**Written problem**
Lay out every line of the entries below as a numbered list, and skip any blank lines.

---------- Dataset records

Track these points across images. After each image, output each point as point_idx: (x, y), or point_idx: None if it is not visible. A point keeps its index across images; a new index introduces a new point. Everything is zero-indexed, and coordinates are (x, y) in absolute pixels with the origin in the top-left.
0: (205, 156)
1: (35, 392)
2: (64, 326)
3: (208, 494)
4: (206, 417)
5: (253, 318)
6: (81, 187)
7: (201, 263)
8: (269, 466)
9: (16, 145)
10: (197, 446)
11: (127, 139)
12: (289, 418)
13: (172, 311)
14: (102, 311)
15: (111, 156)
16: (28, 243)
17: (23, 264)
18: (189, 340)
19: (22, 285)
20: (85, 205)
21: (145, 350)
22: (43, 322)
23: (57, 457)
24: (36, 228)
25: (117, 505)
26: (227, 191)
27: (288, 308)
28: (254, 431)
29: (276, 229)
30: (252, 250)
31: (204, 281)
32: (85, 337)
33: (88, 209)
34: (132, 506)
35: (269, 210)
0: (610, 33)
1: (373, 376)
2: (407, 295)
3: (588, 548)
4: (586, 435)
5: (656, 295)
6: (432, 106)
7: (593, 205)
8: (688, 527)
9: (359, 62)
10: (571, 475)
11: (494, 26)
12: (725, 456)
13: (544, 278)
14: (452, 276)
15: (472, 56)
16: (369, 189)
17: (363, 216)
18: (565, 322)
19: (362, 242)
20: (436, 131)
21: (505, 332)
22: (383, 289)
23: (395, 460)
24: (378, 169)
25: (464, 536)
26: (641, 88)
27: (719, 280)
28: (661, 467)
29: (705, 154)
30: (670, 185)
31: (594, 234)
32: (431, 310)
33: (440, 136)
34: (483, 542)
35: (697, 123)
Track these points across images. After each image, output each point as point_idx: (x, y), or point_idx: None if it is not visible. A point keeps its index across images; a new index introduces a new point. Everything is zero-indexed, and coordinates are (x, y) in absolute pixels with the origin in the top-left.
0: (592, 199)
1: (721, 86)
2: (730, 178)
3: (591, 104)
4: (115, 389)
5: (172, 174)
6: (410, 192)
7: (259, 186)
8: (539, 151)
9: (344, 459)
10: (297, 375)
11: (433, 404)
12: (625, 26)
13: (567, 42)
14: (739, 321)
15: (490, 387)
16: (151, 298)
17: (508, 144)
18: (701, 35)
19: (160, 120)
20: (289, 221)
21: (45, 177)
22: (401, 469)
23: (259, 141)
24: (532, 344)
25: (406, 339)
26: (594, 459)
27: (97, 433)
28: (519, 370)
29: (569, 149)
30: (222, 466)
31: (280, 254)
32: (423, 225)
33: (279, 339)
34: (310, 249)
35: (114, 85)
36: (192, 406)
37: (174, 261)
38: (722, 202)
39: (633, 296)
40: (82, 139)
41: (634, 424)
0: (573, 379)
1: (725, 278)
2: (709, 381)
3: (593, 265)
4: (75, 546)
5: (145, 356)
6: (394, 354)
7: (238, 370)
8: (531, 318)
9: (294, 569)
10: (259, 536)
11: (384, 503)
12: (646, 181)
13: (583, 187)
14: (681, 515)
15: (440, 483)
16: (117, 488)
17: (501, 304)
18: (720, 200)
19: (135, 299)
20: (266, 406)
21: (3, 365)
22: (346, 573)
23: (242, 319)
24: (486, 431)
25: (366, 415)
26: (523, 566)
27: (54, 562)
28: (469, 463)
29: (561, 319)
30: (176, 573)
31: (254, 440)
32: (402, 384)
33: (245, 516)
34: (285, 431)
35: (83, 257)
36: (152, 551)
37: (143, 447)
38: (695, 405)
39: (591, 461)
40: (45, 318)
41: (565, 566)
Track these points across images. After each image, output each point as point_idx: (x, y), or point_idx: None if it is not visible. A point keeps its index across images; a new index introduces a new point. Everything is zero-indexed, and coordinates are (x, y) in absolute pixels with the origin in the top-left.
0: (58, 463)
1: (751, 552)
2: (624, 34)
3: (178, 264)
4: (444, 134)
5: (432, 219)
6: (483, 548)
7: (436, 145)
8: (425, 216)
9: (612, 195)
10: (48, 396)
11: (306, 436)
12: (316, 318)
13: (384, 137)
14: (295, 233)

--------------------

**Answer for this exercise**
1. Track these points across images. After each image, output each point as point_idx: (x, y), or point_idx: None if it is not visible. A point keeps its index across images; a new index introduces a new point. Everything is zero-indexed, and coordinates are (x, y) in absolute pixels with the origin in the top-left.
2. 0: (205, 156)
3. 1: (35, 392)
4. 2: (64, 326)
5. 3: (208, 494)
6. 4: (206, 417)
7. 5: (253, 318)
8. 6: (81, 187)
9. 7: (201, 263)
10. 8: (269, 466)
11. 9: (16, 145)
12. 10: (197, 446)
13. 11: (127, 139)
14. 12: (289, 418)
15. 13: (172, 311)
16. 14: (102, 311)
17. 15: (111, 156)
18. 16: (28, 243)
19. 17: (23, 264)
20. 18: (189, 340)
21. 19: (22, 285)
22. 20: (85, 205)
23. 21: (145, 350)
24. 22: (43, 322)
25. 23: (57, 457)
26. 24: (36, 228)
27. 25: (117, 505)
28. 26: (227, 191)
29. 27: (288, 308)
30. 28: (254, 431)
31. 29: (276, 229)
32. 30: (252, 250)
33. 31: (204, 281)
34. 32: (85, 337)
35. 33: (88, 209)
36. 34: (132, 506)
37. 35: (269, 210)
38. 0: (610, 33)
39. 1: (373, 376)
40. 2: (407, 295)
41. 3: (588, 548)
42. 4: (586, 435)
43. 5: (656, 295)
44. 6: (432, 106)
45. 7: (593, 205)
46. 8: (688, 527)
47. 9: (359, 62)
48. 10: (571, 475)
49. 11: (494, 26)
50. 12: (725, 456)
51. 13: (544, 278)
52. 14: (452, 276)
53. 15: (472, 56)
54. 16: (369, 189)
55. 17: (363, 216)
56. 18: (565, 322)
57. 19: (362, 242)
58. 20: (436, 131)
59. 21: (505, 332)
60. 22: (383, 289)
61. 23: (395, 460)
62. 24: (378, 169)
63. 25: (464, 536)
64. 26: (641, 88)
65. 27: (719, 280)
66. 28: (661, 467)
67. 29: (705, 154)
68. 30: (670, 185)
69. 31: (594, 234)
70. 32: (431, 310)
71. 33: (440, 136)
72. 34: (483, 542)
73. 35: (697, 123)
74. Track these points across images. After each image, output each point as point_idx: (x, y), or point_idx: None if it is not visible. A point keeps its index across images; a new index introduces a new point. Everything is zero-indexed, and coordinates are (x, y) in absolute pixels with the origin in the top-left.
75. 0: (592, 199)
76. 1: (721, 86)
77. 2: (730, 178)
78. 3: (591, 104)
79. 4: (115, 389)
80. 5: (172, 174)
81. 6: (410, 192)
82. 7: (259, 186)
83. 8: (539, 151)
84. 9: (344, 459)
85. 10: (297, 375)
86. 11: (433, 404)
87. 12: (625, 26)
88. 13: (567, 42)
89. 14: (739, 321)
90. 15: (490, 387)
91. 16: (151, 298)
92. 17: (508, 144)
93. 18: (701, 35)
94. 19: (160, 120)
95. 20: (289, 221)
96. 21: (45, 177)
97. 22: (401, 469)
98. 23: (259, 141)
99. 24: (532, 344)
100. 25: (406, 339)
101. 26: (594, 459)
102. 27: (97, 433)
103. 28: (519, 370)
104. 29: (569, 149)
105. 30: (222, 466)
106. 31: (280, 254)
107. 32: (423, 225)
108. 33: (279, 339)
109. 34: (310, 249)
110. 35: (114, 85)
111. 36: (192, 406)
112. 37: (174, 261)
113. 38: (722, 202)
114. 39: (633, 296)
115. 40: (82, 139)
116. 41: (634, 424)
117. 0: (573, 379)
118. 1: (725, 278)
119. 2: (709, 381)
120. 3: (593, 265)
121. 4: (75, 546)
122. 5: (145, 356)
123. 6: (394, 354)
124. 7: (238, 370)
125. 8: (531, 318)
126. 9: (294, 569)
127. 10: (259, 536)
128. 11: (384, 503)
129. 12: (646, 181)
130. 13: (583, 187)
131. 14: (681, 515)
132. 15: (440, 483)
133. 16: (117, 488)
134. 17: (501, 304)
135. 18: (720, 200)
136. 19: (135, 299)
137. 20: (266, 406)
138. 21: (3, 365)
139. 22: (346, 573)
140. 23: (242, 319)
141. 24: (486, 431)
142. 25: (366, 415)
143. 26: (523, 566)
144. 27: (54, 562)
145. 28: (469, 463)
146. 29: (561, 319)
147. 30: (176, 573)
148. 31: (254, 440)
149. 32: (402, 384)
150. 33: (245, 516)
151. 34: (285, 431)
152. 35: (83, 257)
153. 36: (152, 551)
154. 37: (143, 447)
155. 38: (695, 405)
156. 39: (591, 461)
157. 40: (45, 318)
158. 41: (565, 566)
159. Track these points across images. After each image, output each point as point_idx: (x, y), or point_idx: None if it is not visible. A point keeps its index across images; a new index introduces a new point. Everything is zero-indexed, and coordinates are (x, y) in absolute pixels with the origin in the top-left.
160. 0: (58, 463)
161. 1: (751, 552)
162. 2: (624, 34)
163. 3: (178, 264)
164. 4: (444, 134)
165. 5: (432, 219)
166. 6: (483, 548)
167. 7: (436, 145)
168. 8: (425, 216)
169. 9: (612, 195)
170. 10: (48, 396)
171. 11: (306, 436)
172. 12: (316, 318)
173. 13: (384, 137)
174. 14: (295, 233)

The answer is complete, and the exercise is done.